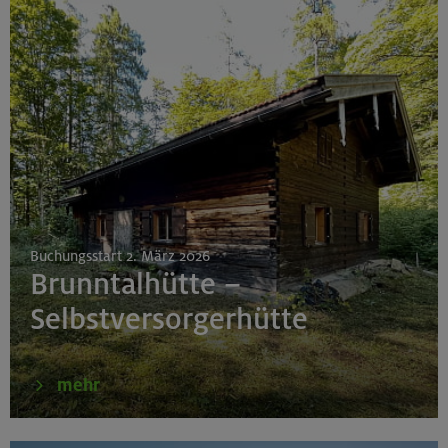
Buchungsstart 2. März 2026
Brunntalhütte –
Selbstversorgerhütte
mehr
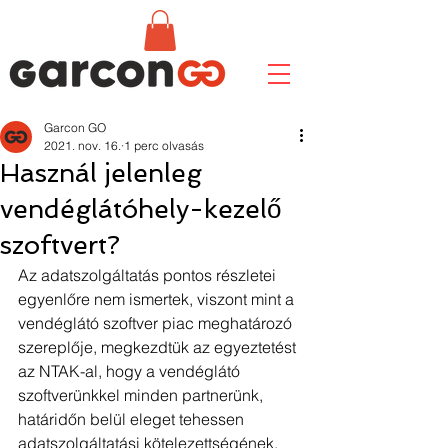
Garcon GO
2021. nov. 16.
1 perc olvasás
Használ jelenleg
vendéglátóhely-kezelő
szoftvert?
Az adatszolgáltatás pontos részletei 
egyenlőre nem ismertek, viszont mint a 
vendéglátó szoftver piac meghatározó 
szereplője, megkezdtük az egyeztetést 
az NTAK-al, hogy a vendéglátó 
szoftverünkkel minden partnerünk, 
határidőn belül eleget tehessen 
adatszolgáltatási kötelezettségének.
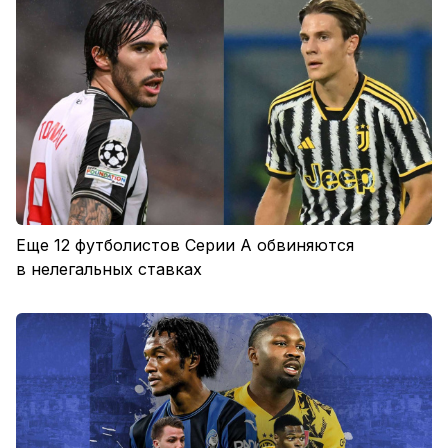
Еще 12 футболистов Серии А обвиняются
в нелегальных ставках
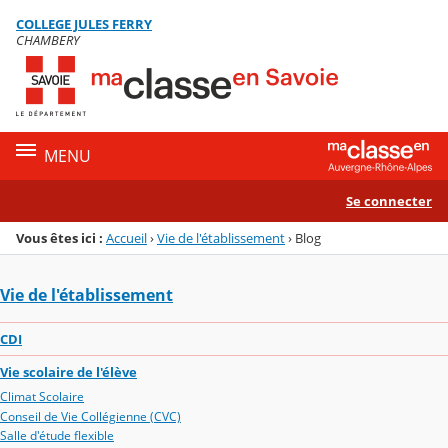
Panneau de gestion des cookies
COLLEGE JULES FERRY
Menu de la rubrique
Contenu
CHAMBERY
MENU
Se connecter
Vous êtes ici :
Accueil
›
Vie de l'établissement
›
Blog
Vie de l'établissement
CDI
Vie scolaire de l'élève
Climat Scolaire
Conseil de Vie Collégienne (CVC)
Salle d'étude flexible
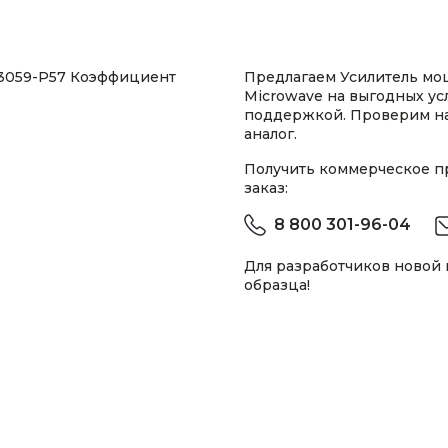
53059-P57 Коэффициент
Предлагаем Усилитель мощ
Microwave на выгодных ус
поддержкой. Проверим н
аналог.
Получить коммерческое 
заказ:
8 800 301-96-04
Для разработчиков новой
образца!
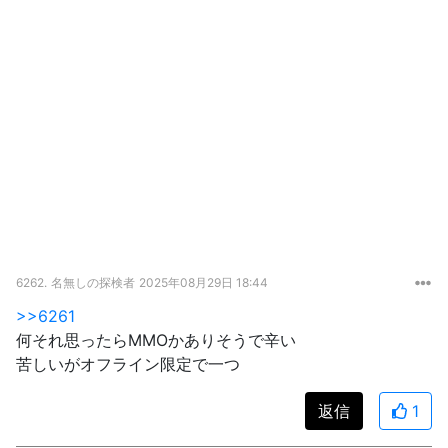
6262.
名無しの探検者
2025年08月29日 18:44
>>6261
何それ思ったらMMOかありそうで辛い
苦しいがオフライン限定で一つ
返信
1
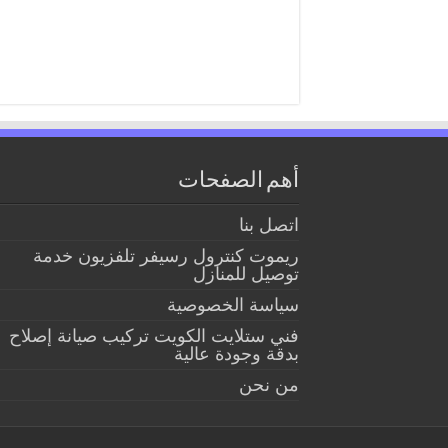
أهم الصفحات
اتصل بنا
ريموت كنترول رسيفر تلفزيون خدمة
توصيل للمنازل
سياسة الخصوصية
فني ستلايت الكويت تركيب صيانة إصلاح
بدقة وجودة عالية
من نحن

• [What you have to do] Copy out every line of the listing above, swapping "Vie de l'établissement" for "Vie du collège" wherever it appears and keeping everything else the same. Leave the pictures out of your answer.

• [Solution]
Buchungsstart 2. März 2026
Brunntalhütte –
Selbstversorgerhütte
mehr
Garcon GO
2021. nov. 16.
1 perc olvasás
Használ jelenleg
vendéglátóhely-kezelő
szoftvert?
Az adatszolgáltatás pontos részletei 
egyenlőre nem ismertek, viszont mint a 
vendéglátó szoftver piac meghatározó 
szereplője, megkezdtük az egyeztetést 
az NTAK-al, hogy a vendéglátó 
szoftverünkkel minden partnerünk, 
határidőn belül eleget tehessen 
adatszolgáltatási kötelezettségének.
Еще 12 футболистов Серии А обвиняются
в нелегальных ставках
Panneau de gestion des cookies
COLLEGE JULES FERRY
Menu de la rubrique
Contenu
CHAMBERY
MENU
Se connecter
Vous êtes ici :
Accueil
›
Vie du collège
›
Blog
Vie du collège
CDI
Vie scolaire de l'élève
Climat Scolaire
Conseil de Vie Collégienne (CVC)
Salle d'étude flexible
53059-P57 Коэффициент
Предлагаем Усилитель мощ
Microwave на выгодных ус
поддержкой. Проверим н
аналог.
Получить коммерческое 
заказ:
8 800 301-96-04
Для разработчиков новой
образца!
6262.
名無しの探検者
2025年08月29日 18:44
>>6261
何それ思ったらMMOかありそうで辛い
苦しいがオフライン限定で一つ
返信
1
أهم الصفحات
اتصل بنا
ريموت كنترول رسيفر تلفزيون خدمة
توصيل للمنازل
سياسة الخصوصية
فني ستلايت الكويت تركيب صيانة إصلاح
بدقة وجودة عالية
من نحن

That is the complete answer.